LEAR: The minute he uttered the first line. I had seen 30 to 40 people in the East, and I came out West to read actors. I probably saw a dozen before he came in and sat down. He wasn’t off the first page before I knew.
BARRIS: So if for some reason the business of it couldn’t happen, can you remember who would have been Archie Bunker?

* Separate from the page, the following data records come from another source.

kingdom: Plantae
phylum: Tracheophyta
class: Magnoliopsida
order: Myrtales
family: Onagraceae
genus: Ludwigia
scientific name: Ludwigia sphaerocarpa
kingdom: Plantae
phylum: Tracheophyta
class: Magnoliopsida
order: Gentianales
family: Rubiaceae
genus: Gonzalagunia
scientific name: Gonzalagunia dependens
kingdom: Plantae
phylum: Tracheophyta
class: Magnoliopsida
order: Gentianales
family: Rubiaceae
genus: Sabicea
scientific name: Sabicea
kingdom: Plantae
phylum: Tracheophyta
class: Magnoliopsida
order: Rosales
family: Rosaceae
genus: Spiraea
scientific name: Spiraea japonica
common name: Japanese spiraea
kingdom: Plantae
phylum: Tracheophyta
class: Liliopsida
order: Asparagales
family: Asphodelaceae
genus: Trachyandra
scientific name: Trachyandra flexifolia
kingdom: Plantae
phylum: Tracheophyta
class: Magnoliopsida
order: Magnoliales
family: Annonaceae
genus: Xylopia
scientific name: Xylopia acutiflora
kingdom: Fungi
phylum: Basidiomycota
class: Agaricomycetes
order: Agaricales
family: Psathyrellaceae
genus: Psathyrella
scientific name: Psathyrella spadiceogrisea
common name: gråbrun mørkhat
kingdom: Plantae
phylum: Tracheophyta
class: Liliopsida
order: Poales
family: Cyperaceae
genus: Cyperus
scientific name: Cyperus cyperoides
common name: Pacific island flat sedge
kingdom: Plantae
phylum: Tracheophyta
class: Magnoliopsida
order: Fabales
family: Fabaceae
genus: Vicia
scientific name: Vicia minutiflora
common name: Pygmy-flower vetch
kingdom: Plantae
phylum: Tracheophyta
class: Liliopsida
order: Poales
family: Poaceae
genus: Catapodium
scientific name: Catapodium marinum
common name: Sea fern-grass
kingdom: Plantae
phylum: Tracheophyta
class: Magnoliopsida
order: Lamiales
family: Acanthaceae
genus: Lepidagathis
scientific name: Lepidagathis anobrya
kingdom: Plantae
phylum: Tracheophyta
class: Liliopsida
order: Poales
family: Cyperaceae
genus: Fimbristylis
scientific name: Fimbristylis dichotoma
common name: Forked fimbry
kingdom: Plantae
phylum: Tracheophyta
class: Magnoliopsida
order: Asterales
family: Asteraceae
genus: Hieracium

LEAR: No, I wasn’t close. Here’s how far away I was: Before I came out here and met Carroll, I thought about Mickey Rooney playing the role.
BARRIS: What?! Oh my God!
LEAR: I called his manager, and he said, “Oh, Mickey happens to be in the office. Why don’t you talk to him!” And I said, “No, no, this is a character I would rather talk to him about and then have him read,” and he said, “No, no, no.” Anyway, before I know it, Mickey [was on the phone] talking about himself in the third person. “You got the Mick!” “Mickey is gonna be out there, can I see you out there? I’ll be out there Tuesday.” “You got something for the Mick, just tell him!” I said, “Well, he’s a bigot, he’ll say spics and spades and hebes” — and he said, “Norm, they’re gonna kill you. They’re gonna shoot you dead in the streets.” I can never forget this speech. “You wanna do something with the Mick? Listen to this: Vietnam vet. Private eye. Short. Blind. Large dog.”